Langkah lainnya, lanjut Djoko, memang sudah ada beberapa upaya menambah kapasitas sarana dan prasarana angkutan umum. Jumlah layanan KRL, bus Transjakarta, MRT, dan LRT, serta angkutan kota terus ditambah. Namun, dengan pandemi, kebijakan memangkas kapasitas angkut sarana transportasi membuat kapasitas angkut jadi terbatas hanya 50 persen. ”Maka, untuk itu, cara yang bisa ditempuh dengan mengatur pola kegiatan,” ujarnya.
Transportasi adalah kebutuhan turunan dari suatu kegiatan (derived demand). Saat ini sumber permasalahan bukan di sektor transportasinya, melainkan pada bagaimana pengaturan kegiatan manusianya. Kebijakan mengelola kegiatan pun harus ditambahkan untuk membantu mengurangi mobilitas.
Caranya, mengatur pola kerja work from home (WFH) dan work from office (WFO) yang dapat dipadukan, penjadwalan jam kerja, atau menambah kapasitas bus antarjemput di kementerian, lembaga pemerintah, dan BUMN dapat dilakukan.
”Menyediakan angkutan bagi karyawan/pegawai bekerja sama dengan perusahaan transportasi umum dapat membantu bisnis perusahaan transportasi umum yang sedang mengalami menuju titik nadir bisnis,” kata Djoko.

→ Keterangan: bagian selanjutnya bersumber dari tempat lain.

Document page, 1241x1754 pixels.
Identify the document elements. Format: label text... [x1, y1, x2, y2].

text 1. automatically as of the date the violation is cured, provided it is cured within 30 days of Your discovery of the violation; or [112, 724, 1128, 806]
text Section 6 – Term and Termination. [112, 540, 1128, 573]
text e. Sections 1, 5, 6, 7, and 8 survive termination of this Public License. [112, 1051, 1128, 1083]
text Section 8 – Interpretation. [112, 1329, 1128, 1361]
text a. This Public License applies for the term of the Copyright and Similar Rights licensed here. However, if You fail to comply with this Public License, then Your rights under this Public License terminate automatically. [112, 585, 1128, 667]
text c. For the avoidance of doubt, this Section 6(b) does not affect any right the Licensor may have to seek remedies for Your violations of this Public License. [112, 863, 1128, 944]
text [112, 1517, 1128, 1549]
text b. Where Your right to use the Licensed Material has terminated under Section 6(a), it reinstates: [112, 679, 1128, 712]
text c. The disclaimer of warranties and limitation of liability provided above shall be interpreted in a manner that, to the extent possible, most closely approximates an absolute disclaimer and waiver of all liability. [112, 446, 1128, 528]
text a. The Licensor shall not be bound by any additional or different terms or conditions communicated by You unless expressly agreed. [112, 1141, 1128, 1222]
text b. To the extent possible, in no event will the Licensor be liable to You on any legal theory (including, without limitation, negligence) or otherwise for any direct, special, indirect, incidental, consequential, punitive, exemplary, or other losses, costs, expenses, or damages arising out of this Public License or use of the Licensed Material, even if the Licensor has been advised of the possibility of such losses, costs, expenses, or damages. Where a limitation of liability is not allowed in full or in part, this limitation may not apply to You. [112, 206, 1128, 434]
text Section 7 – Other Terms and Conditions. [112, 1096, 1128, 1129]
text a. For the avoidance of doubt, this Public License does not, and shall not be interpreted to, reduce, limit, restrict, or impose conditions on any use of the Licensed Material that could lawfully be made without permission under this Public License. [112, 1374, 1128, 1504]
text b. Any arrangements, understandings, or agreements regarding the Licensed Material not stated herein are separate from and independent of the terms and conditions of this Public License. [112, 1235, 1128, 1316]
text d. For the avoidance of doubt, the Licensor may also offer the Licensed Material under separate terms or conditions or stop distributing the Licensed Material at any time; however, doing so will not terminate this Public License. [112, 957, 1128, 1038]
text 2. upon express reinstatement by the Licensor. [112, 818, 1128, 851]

Meski demikian, yang paling rasional adalah bagaimana aktivitas atau kegiatan publik pada masa normal baru dapat dikendalikan intensitasnya agar tidak sama seperti pada masa sebelum pandemi.
Idealnya, masa normal baru tidak semuanya harus kembali kerja ke kantor seperti sebelum pandemi. ”Yang masih bisa work from home, ya semestinya tetap WFH, atau minimal ada pengurangan kehadiran ke kantor,” kata Djoko.

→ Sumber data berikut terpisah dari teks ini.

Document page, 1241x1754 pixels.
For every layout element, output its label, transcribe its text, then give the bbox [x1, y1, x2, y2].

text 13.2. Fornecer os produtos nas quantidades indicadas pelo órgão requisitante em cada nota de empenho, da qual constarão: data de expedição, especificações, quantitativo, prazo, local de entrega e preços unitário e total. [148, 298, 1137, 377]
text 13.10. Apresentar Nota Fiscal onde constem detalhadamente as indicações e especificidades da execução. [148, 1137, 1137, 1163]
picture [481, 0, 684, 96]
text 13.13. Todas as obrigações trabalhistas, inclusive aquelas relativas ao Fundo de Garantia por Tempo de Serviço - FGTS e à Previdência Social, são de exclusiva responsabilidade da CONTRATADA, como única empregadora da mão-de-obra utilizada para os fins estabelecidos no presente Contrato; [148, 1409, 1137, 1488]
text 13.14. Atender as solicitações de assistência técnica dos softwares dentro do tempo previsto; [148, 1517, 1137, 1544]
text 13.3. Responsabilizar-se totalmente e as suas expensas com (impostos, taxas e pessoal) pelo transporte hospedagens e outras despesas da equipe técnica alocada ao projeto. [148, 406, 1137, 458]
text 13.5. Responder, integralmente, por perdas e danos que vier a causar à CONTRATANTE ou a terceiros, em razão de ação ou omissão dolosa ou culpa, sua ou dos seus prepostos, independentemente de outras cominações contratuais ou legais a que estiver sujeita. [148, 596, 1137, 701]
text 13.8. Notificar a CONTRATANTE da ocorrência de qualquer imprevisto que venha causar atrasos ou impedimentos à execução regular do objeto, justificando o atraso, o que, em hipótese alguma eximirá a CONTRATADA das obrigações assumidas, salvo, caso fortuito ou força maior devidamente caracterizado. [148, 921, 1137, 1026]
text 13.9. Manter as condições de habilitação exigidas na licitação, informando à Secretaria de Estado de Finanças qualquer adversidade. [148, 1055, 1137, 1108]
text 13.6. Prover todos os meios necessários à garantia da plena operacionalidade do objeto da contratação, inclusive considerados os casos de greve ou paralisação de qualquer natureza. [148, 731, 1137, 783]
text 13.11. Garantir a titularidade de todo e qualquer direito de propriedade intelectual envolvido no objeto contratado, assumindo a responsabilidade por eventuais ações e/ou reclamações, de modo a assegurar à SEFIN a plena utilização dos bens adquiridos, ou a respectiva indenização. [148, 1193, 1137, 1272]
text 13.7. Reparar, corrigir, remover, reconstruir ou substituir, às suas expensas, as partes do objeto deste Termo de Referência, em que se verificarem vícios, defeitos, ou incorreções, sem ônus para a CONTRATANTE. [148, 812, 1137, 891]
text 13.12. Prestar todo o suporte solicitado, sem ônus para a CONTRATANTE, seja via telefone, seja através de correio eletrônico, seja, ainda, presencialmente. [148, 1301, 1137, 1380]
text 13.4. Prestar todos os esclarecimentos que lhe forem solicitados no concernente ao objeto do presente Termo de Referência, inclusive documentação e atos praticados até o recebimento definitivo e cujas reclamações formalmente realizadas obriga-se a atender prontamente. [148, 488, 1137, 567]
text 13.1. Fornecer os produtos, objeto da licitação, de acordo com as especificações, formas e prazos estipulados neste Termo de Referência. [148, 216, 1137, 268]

Syafrin melanjutkan, untuk kebijakan ganjil genap, itu akan terus dipertimbangkan. Apalagi, minggu depan sejumlah kegiatan ekonomi secara bertahap dibuka. ”Mulai pekan depan, kami akan lakukan evaluasi, dan hasil evaluasi ini secara rutin akan kami laporkan ke Gubernur setiap hari Senin nanti,” ujarnya.

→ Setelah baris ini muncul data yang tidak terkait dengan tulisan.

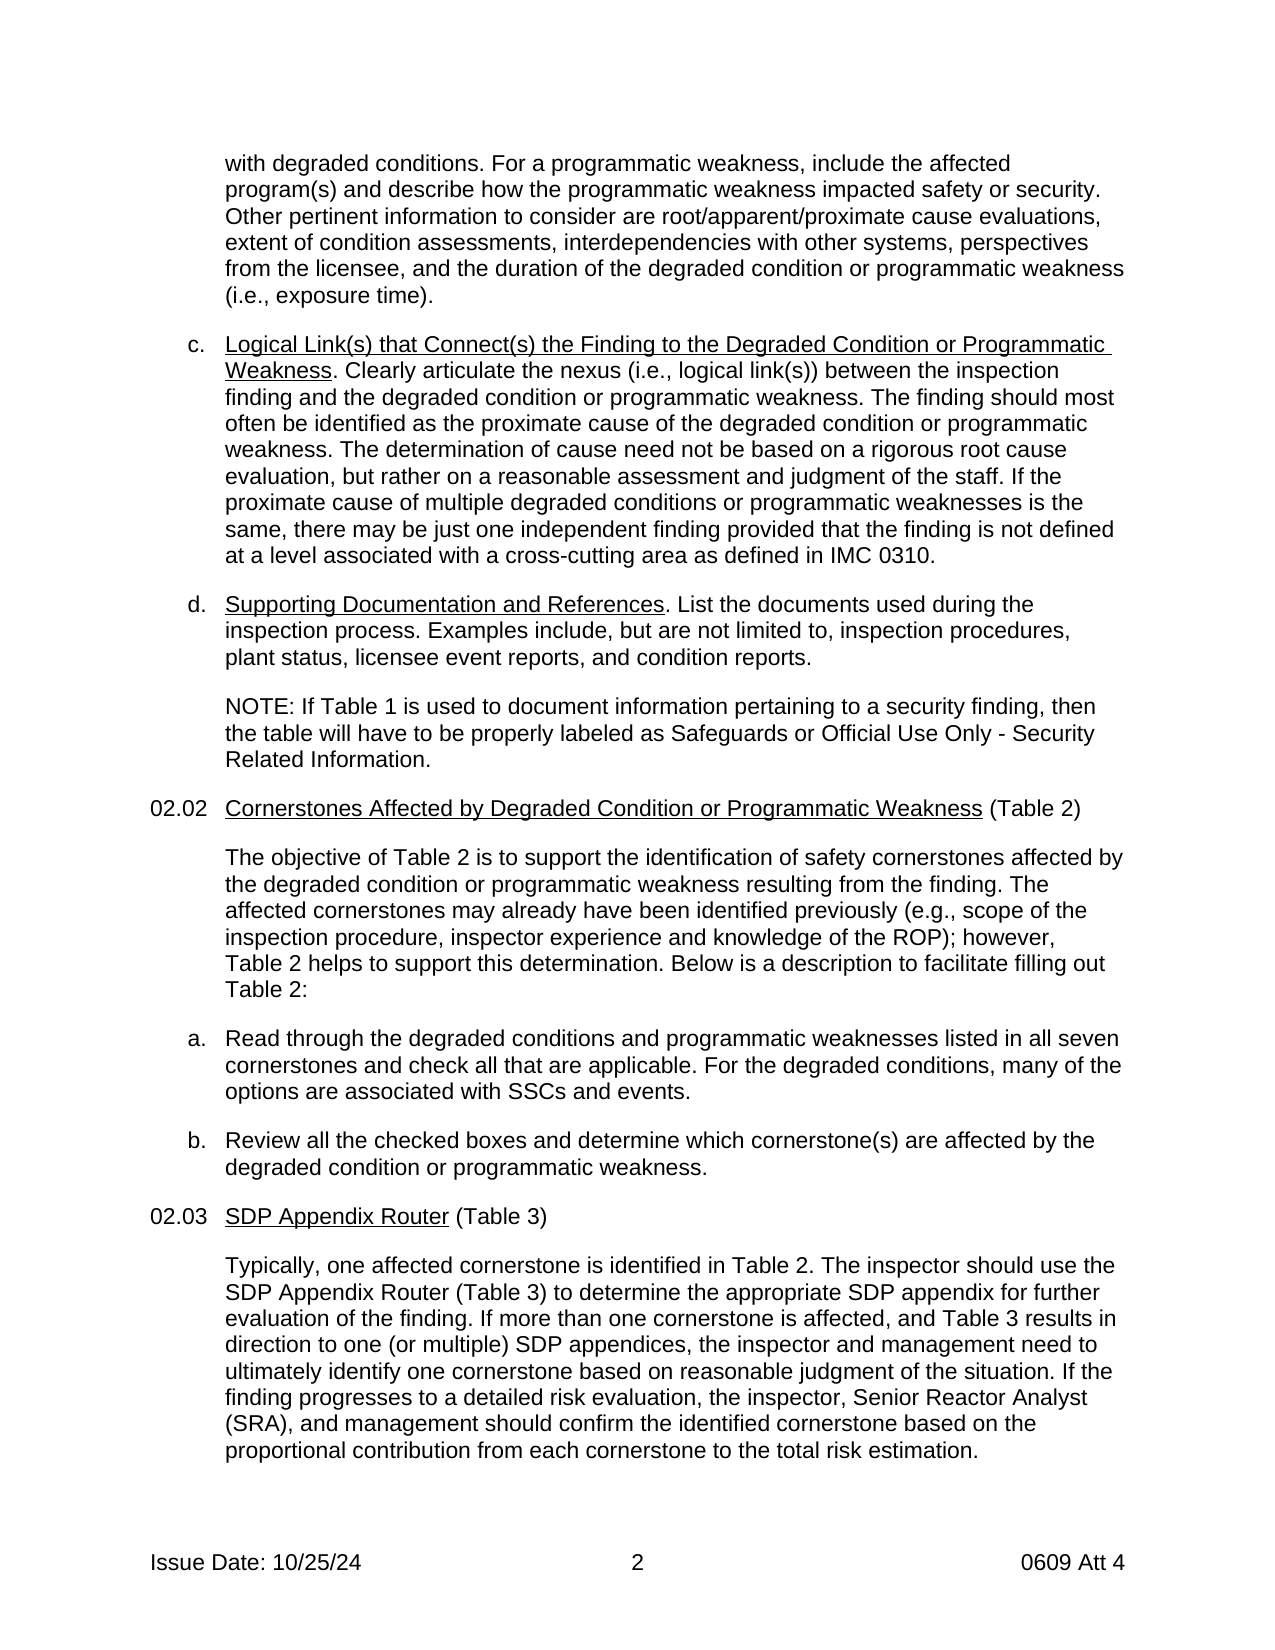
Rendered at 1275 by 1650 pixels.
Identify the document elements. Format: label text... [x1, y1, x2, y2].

list Read through the degraded conditions and programmatic weaknesses listed in all seven cornerstones and check all that are applicable. For the degraded conditions, many of the options are associated with SSCs and events. [187, 1025, 1125, 1104]
list Supporting Documentation and References. List the documents used during the inspection process. Examples include, but are not limited to, inspection procedures, plant status, licensee event reports, and condition reports. [187, 591, 1125, 670]
subtitle 02.02 Cornerstones Affected by Degraded Condition or Programmatic Weakness (Table 2) [150, 795, 1125, 821]
subtitle 02.03 SDP Appendix Router (Table 3) [150, 1203, 1125, 1229]
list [187, 150, 1125, 308]
list Review all the checked boxes and determine which cornerstone(s) are affected by the degraded condition or programmatic weakness. [187, 1127, 1125, 1180]
list Logical Link(s) that Connect(s) the Finding to the Degraded Condition or Programmatic Weakness. Clearly articulate the nexus (i.e., logical link(s)) between the inspection finding and the degraded condition or programmatic weakness. The finding should most often be identified as the proximate cause of the degraded condition or programmatic weakness. The determination of cause need not be based on a rigorous root cause evaluation, but rather on a reasonable assessment and judgment of the staff. If the proximate cause of multiple degraded conditions or programmatic weaknesses is the same, there may be just one independent finding provided that the finding is not defined at a level associated with a cross-cutting area as defined in IMC 0310. [187, 331, 1125, 568]
text Typically, one affected cornerstone is identified in Table 2. The inspector should use the SDP Appendix Router (Table 3) to determine the appropriate SDP appendix for further evaluation of the finding. If more than one cornerstone is affected, and Table 3 results in direction to one (or multiple) SDP appendices, the inspector and management need to ultimately identify one cornerstone based on reasonable judgment of the situation. If the finding progresses to a detailed risk evaluation, the inspector, Senior Reactor Analyst (SRA), and management should confirm the identified cornerstone based on the proportional contribution from each cornerstone to the total risk estimation. [225, 1252, 1125, 1463]
text The objective of Table 2 is to support the identification of safety cornerstones affected by the degraded condition or programmatic weakness resulting from the finding. The affected cornerstones may already have been identified previously (e.g., scope of the inspection procedure, inspector experience and knowledge of the ROP); however, Table 2 helps to support this determination. Below is a description to facilitate filling out Table 2: [225, 844, 1125, 1002]
text NOTE: If Table 1 is used to document information pertaining to a security finding, then the table will have to be properly labeled as Safeguards or Official Use Only - Security Related Information. [225, 693, 1125, 772]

Sementara untuk pemberlakuan waktu dan sanksi, menurut Syafrin, akan menyesuaikan dengan masa transisi. ”Jadi dari hasil kajian nanti akan menentukan polanya seperti apa, apakah sepanjang hari jamnya bertahap dan seterusnya, itu yang saat ini sedang kami kaji,” ujarnya.